80-Jährige Seniorin wird zum Livestream-Hit
Die 80-jährige Cui Shuxia stammt aus einem ländlichen Gebiet der zentralchinesischen Provinz Shaanxi. Eines Tages sprang sie für ihren verhinderten Enkel beim Livestreaming ein und verkaufte an seiner Stelle Aprikosen. Unerwartet zog die Seniorin zahlreiche Fans an. Seitdem macht Cui online große Karriere. Fasziniert von ihrem schlichten, authentischen Erscheinungsbild, ihrem Humor und der von ihr geschaffenen rustikalen Atmosphäre sahen sich in weniger als einer Woche mehr als zehn Millionen chinesische Internetnutzer ihre Videos an. Im Durchschnitt wurden jeden Tag Aprikosen im Wert von 10.000 Yuan verkauft.

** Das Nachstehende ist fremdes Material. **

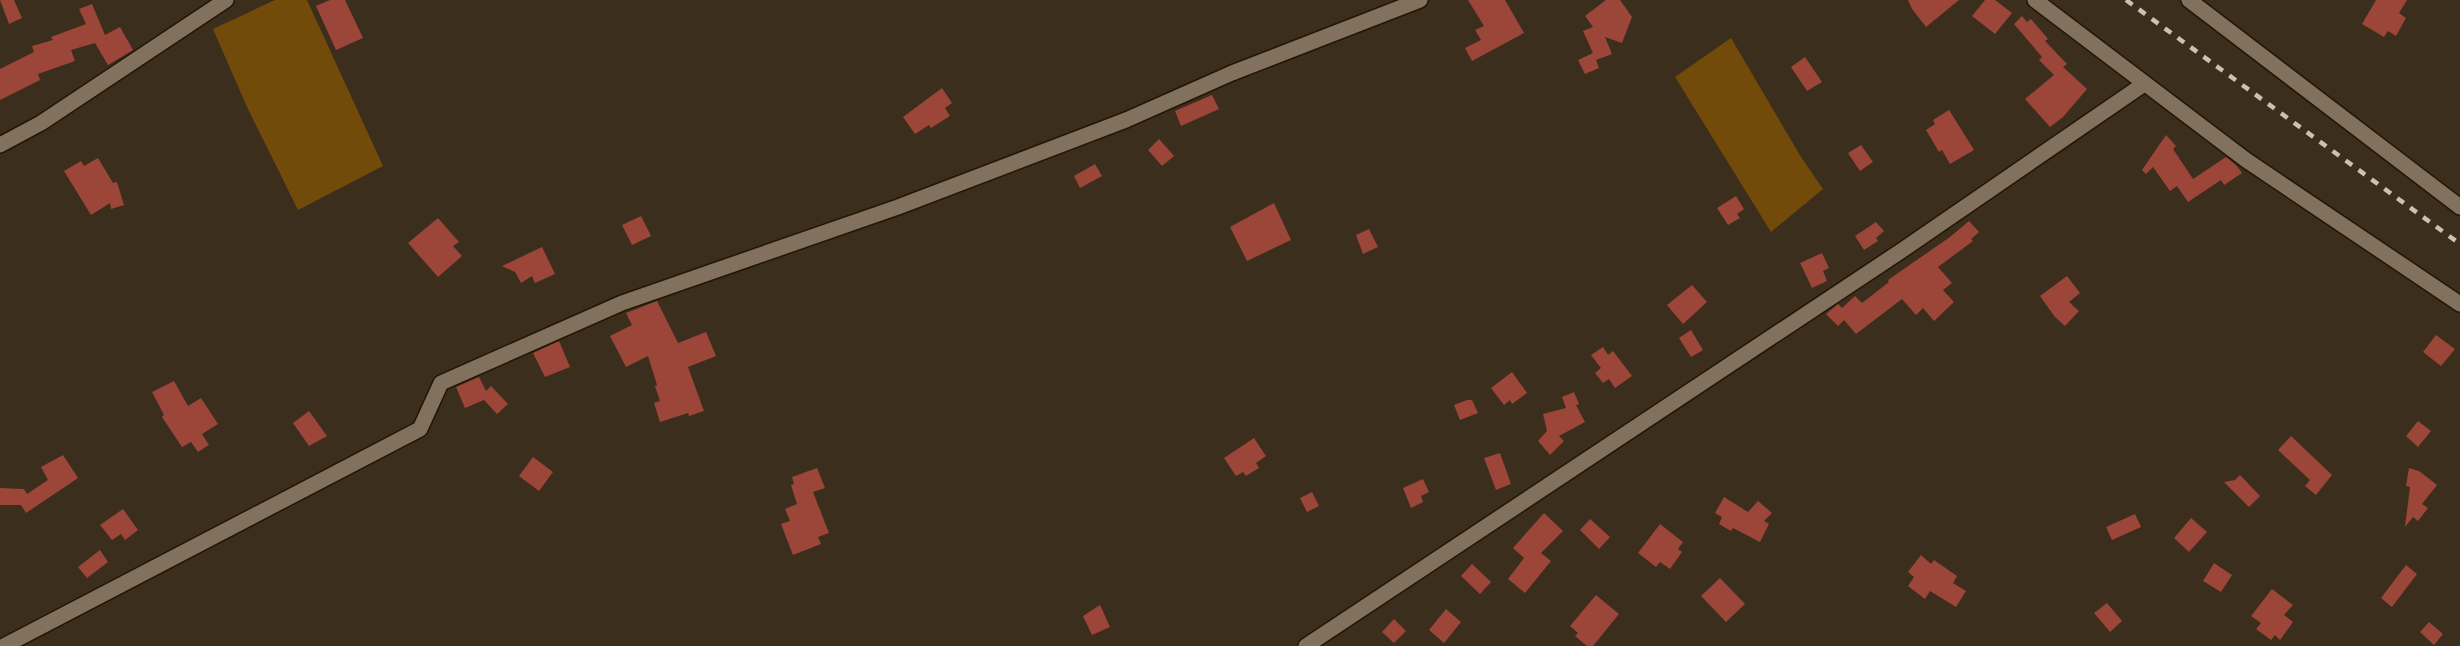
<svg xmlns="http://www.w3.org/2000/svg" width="2460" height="646" viewBox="0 0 2460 646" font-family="'Crimson Pro',serif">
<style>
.green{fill:#724a09}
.building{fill:#9c4539}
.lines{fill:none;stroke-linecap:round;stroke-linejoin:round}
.minor-casing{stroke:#221605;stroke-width:18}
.minor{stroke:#81715d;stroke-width:15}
.rail{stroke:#cbc1b4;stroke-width:4.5;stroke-dasharray:8 8;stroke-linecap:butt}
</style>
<rect width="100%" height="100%" fill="#3c2e1c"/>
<path class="green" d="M275,0H307L383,166L298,210L247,107L213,29Z
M1731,38L1801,157L1823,189L1771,232L1675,77Z"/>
<path class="building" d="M0,0H14L22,18L9,24Z
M330,0H345L363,38L336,50L316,6Z
M1468,0H1505L1524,33L1472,61L1465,48L1481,40L1475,30L1484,26Z
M1606,0H1620L1632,17L1622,43L1605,37L1612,54L1596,60L1599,68L1585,74L1578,60L1593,53L1583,31L1593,27L1585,16Z
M1908,0H1959L1926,27L1912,9Z
M1985,0H1995L2012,13L1995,34L1972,16Z
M2376,0H2407L2399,13L2406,18L2396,36L2388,31L2384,37L2362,24Z
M92,4L105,35L120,27L133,50L108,65L95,43L71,50L75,61L38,74L40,80L0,100V69L34,52L32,46L53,40L51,37L86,24L79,9Z
M2022,16L2027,22L2031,19L2048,39L2045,41L2067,64L2063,67L2087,89L2063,117L2050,127L2025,99L2054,75L2039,60L2042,57L2014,24Z
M1805,57L1822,82L1807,91L1791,67Z
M942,88L952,103L945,108L950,116L931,128L929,125L915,134L903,117Z
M1212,95L1219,109L1181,126L1175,111Z
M1949,110L1974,150L1950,164L1942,150L1939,152L1926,130L1935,124L1933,120Z
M2166,135L2176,146L2173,149L2193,179L2226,157L2236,165L2242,173L2224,185L2221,180L2188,202L2177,186L2170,191L2153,167L2146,174L2142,170Z
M1159,139L1174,156L1162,166L1148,150Z
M1861,145L1873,162L1860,171L1848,153Z
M98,158L113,183L117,182L124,205L111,209L110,203L91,215L64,171L81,161L84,166Z
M1095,164L1102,176L1080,188L1074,176Z
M1736,196L1744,209L1737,214L1740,218L1728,225L1717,208Z
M1274,203L1291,240L1247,261L1230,227Z
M641,216L651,236L632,245L622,225Z
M438,218L459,242L453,246L462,256L438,277L408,243Z
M1969,221L1979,232L1971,239L1973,241L1938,267L1952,283L1943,290L1954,302L1934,321L1923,308L1916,315L1902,299L1856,334L1844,320L1838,326L1826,314L1838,304L1842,308L1855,296L1862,303L1889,282L1888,280L1950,237Z
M1876,222L1884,231L1876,238L1878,241L1864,250L1855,236Z
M1369,229L1378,247L1363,254L1356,235Z
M542,247L555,274L535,283L532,276L521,283L515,272L502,266Z
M1822,253L1829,268L1823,271L1827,281L1812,288L1800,263Z
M2067,276L2080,293L2069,302L2079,311L2065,326L2055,317L2040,296Z
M1692,285L1707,302L1683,324L1667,305Z
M657,301L678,343L706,332L716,356L688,367L704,411L689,416L688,413L660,422L654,403L660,401L655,386L657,385L648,356L626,367L610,336L632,325L626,313Z
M1691,330L1703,350L1691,357L1679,338Z
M2436,335L2455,349L2441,366L2423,352Z
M559,341L570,367L545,377L533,353Z
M1603,347L1608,355L1613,351L1632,376L1615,388L1609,379L1603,383L1595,373L1601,368L1591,355Z
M1512,372L1527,393L1512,404L1510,400L1504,405L1491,388Z
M479,377L486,391L491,386L508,404L497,414L484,400L465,408L456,387Z
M174,381L188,406L201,398L218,424L202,434L209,445L198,452L191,442L182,447L162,417L164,415L152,392Z
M1574,392L1579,404L1576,405L1585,422L1559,436L1564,441L1550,455L1538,441L1547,431L1543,414L1566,408L1562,397Z
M1467,400H1472L1478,413L1460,420L1454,405Z
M309,411L327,436L309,446L293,423Z
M2418,421L2431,431L2418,447L2406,436Z
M2291,436L2332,475L2316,495L2305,486L2310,480L2278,450Z
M1254,438L1266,456L1256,463L1259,468L1246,476L1243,472L1236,476L1224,458Z
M1500,453L1511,484L1496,490L1484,458Z
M63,455L78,478L26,513L21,505H0V488L24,489L27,494L48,480L41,467Z
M533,457L553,472L539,491L519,476Z
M817,468L825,488L813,492L829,533L818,537L821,544L793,555L781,524L790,521L785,509L797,504L791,485L794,484L792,477Z
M2409,468L2419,471L2437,485L2422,504L2428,508L2418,521L2413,517L2405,527L2410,487L2406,486Z
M2240,475L2260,496L2249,507L2224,482L2235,480Z
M1423,479L1429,492L1421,496L1423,502L1411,508L1403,488Z
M1312,492L1319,506L1307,512L1300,498Z
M1724,497L1748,512L1758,501L1772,513L1764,521L1769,524L1760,542L1733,528L1731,531L1719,524L1722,517L1715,513Z
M123,509L138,530L125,540L121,534L112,540L100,525Z
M1544,513L1563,531L1541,553L1551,561L1525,593L1508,579L1524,558L1513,548Z
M2135,514L2141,527L2112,540L2106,527Z
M2191,518L2207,532L2189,552L2174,538Z
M1590,519L1610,537L1599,549L1580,530Z
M1660,524L1683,542L1678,549L1682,552L1670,569L1660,562L1656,567L1638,553Z
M100,550L108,562L87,578L78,567Z
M1921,555L1931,564L1934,560L1957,576L1953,583L1966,591L1956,607L1930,591L1925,599L1908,586L1914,577L1908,572Z
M2214,563L2232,575L2221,592L2203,581Z
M1472,564L1491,582L1480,594L1461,576Z
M2406,565L2417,574L2392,607L2381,598Z
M1720,578L1745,604L1726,622L1701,596Z
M2272,589L2293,605L2284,615L2293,622L2280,640L2275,635L2271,640L2256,629L2261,623L2251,616Z
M1596,595L1619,614L1593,646H1587L1575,636L1578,633L1570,626Z
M2107,603L2122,621L2110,632L2094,613Z
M1100,605L1110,627L1092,635L1083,616Z
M1446,609L1461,622L1444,643L1429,630Z
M1394,619L1406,631L1394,643L1382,632Z
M2429,622L2443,634L2434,645L2420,632Z"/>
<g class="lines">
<g class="minor-casing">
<path id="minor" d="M2035,0L2246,160L2460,304
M2189,0L2460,207
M0,145L41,123L226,0
M4,646L420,429L441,383L622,303L898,207L1126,120L1232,73L1420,0
M1306,646L1901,251L2144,84"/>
</g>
<use href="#minor" class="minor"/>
<path class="rail" d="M2126,0L2460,244"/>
</g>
</svg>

Inspiriert von CCTVs Livestream-Veranstaltung zur Unterstützung der Provinz Hubei haben auch verschiedene lokale Fernsehsender wie Hunan Satellite TV und Dragon TV aus Shanghai begonnen, Influencer-Marketing in ihre Unterhaltungsprogramme zu integrieren. Mithilfe der Glaubwürdigkeit der Mainstream-Medien sowie dem Einfluss berühmter Fernsehmoderatoren, Stars und Internetpromis ist es ihnen nicht nur gelungen, ihre TV-Programme aufzupeppen, sondern auch große Erfolge beim Verkauf von Agrar- und Nebenprodukten zu erzielen. So haben sie letztlich große Beiträge zur Armutsbekämpfung geleistet.

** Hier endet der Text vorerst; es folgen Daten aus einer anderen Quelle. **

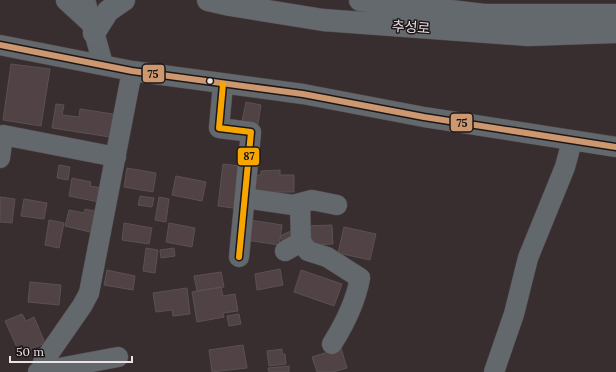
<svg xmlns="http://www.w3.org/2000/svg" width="616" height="372" viewBox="0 0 616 372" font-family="Lora,'Noto Sans KR',serif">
  <rect width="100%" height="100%" fill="#382e30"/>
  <path fill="#514245" stroke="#5a5153" d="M11 64 50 69 41 126 3 120Z
    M246 102 261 105 258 124 242 122Z
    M56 104 64 105 62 115 79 117 80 109 113 114 110 137 52 128Z
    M223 164 239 166 233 208 218 206Z
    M59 165 70 167 68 180 57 178Z
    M127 168 156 173 153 192 124 187Z
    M280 170V175H294V192H250V175H261V171Z
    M176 176 206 182 202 201 172 195Z
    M72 178 91 182 90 186 102 188 99 202 69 196Z
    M140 196 154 198 152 207 138 205Z
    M0 197 15 199 12 223 0 222Z
    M159 197 169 199 166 222 155 220Z
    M24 199 47 203 44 219 21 216Z
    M85 209 99 212 94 233 65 226 69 210 84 213Z
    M49 220 64 223 59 248 45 245Z
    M250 220 282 225 279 245 246 240Z
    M124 223 152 228 149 244 122 240Z
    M169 223 195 228 192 247 166 242Z
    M332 225 333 244 307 245 306 226Z
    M344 227 376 234 370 260 338 253Z
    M293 230 296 239 283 244 280 236Z
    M146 248 158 250 155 273 143 271Z
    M174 248 175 256 161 258 160 250Z
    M280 269 283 285 257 290 255 274Z
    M107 270 135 276 133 290 104 285Z
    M301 270 342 284 334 306 294 292Z
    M221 272 224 287 197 291 194 276Z
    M30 282 61 285 59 305 28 302Z
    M221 287 223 296 235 294 238 311 223 313 224 317 197 322 192 292Z
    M187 288 190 314 173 316 172 310 156 312 153 293Z
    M22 314 26 321 34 317 45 343 20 354 5 321Z
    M239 314 241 324 229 326 227 316Z
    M243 345 247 368 212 372 209 350Z
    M341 348 347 368 333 372H317L312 357Z
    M282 349V354H285L286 364 269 366 267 351Z
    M289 366V372H269L268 368Z"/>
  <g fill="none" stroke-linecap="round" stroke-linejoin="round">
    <defs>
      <path id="minor" d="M85 0 103 64
        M0 45 132 71 303 94 424 117 616 147
        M223 84 219 128 251 132 239 257
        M0 158 3 135 116 157
        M245 198 293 205 312 200 337 205
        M300 203 301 242 308 251 327 257 360 278C356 300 344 325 332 344
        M285 251 301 242
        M38 372 118 357
        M42 372 43 362 82 306 89 293 132 71
        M494 372 514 314 528 258 565 167 572 141"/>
      <path id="major" d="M67 0 91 22
        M208 0 230 5 323 20 528 35 616 32
        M360 0 484 15H616
        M94 33 108 11 124 0"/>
    </defs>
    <use href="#minor" stroke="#544b4d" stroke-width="21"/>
    <use href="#major" stroke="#544b4d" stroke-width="23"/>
    <use href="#minor" stroke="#62686c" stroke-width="20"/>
    <use href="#major" stroke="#64696d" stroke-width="22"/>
    <defs>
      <path id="bus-1" d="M0 45 132 71 303 94 424 117 616 147"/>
      <path id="bus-2" d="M223 84 219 128 251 132 239 257"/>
    </defs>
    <use href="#bus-1" stroke="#1d1617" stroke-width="9"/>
    <use href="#bus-2" stroke="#1d1617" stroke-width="9"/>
    <use href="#bus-1" stroke="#cd976f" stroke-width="6"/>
    <use href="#bus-2" stroke="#f7a600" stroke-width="6"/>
  </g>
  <circle fill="#ece1e3" stroke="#1d1617" stroke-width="1.5" cx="210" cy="81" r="3.5"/>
  <g text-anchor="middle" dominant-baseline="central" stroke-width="3" stroke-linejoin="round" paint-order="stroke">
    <g font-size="14" fill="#ece1e3" stroke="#1d1617">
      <text transform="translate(411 27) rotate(4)">추성로</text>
    </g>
  </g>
  <g stroke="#1d1617" stroke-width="1.5">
    <rect x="142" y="64" width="23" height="19" rx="4" fill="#cd976f"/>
    <rect x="450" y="113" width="23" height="19" rx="4" fill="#cd976f"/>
    <rect x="237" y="147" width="23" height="19" rx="4" fill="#f7a600"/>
  </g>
  <g font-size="11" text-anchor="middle" font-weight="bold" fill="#111">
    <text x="153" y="78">75</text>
    <text x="462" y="127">75</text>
    <text x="249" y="160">87</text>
  </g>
  <path d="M10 356v6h122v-6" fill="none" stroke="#ece1e3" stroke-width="2"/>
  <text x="16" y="356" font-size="12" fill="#ece1e3" stroke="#1d1617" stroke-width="3" paint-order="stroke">50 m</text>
</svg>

Doch natürlich ist wie bei jeder aufstrebenden neuen Branche zu Beginn nicht alles rosig. Um bestehende Probleme und Herausforderungen zu lösen, arbeitete die China Business Federation zwei nationale Standards aus, um den neuen Markt zu regulieren. Zum einen den Standard für den Betrieb und Service von Live-Video-Shopping, zum anderen den Leitfaden zur Bewertung über das Integritätsservice-System des Onlineshoppings. Diese zwei nationalen Standards wurden im Juli in Kraft gesetzt. Branchenkenner prophezeien dem Influencer-Marketing in China schon jetzt eine goldene Zukunft.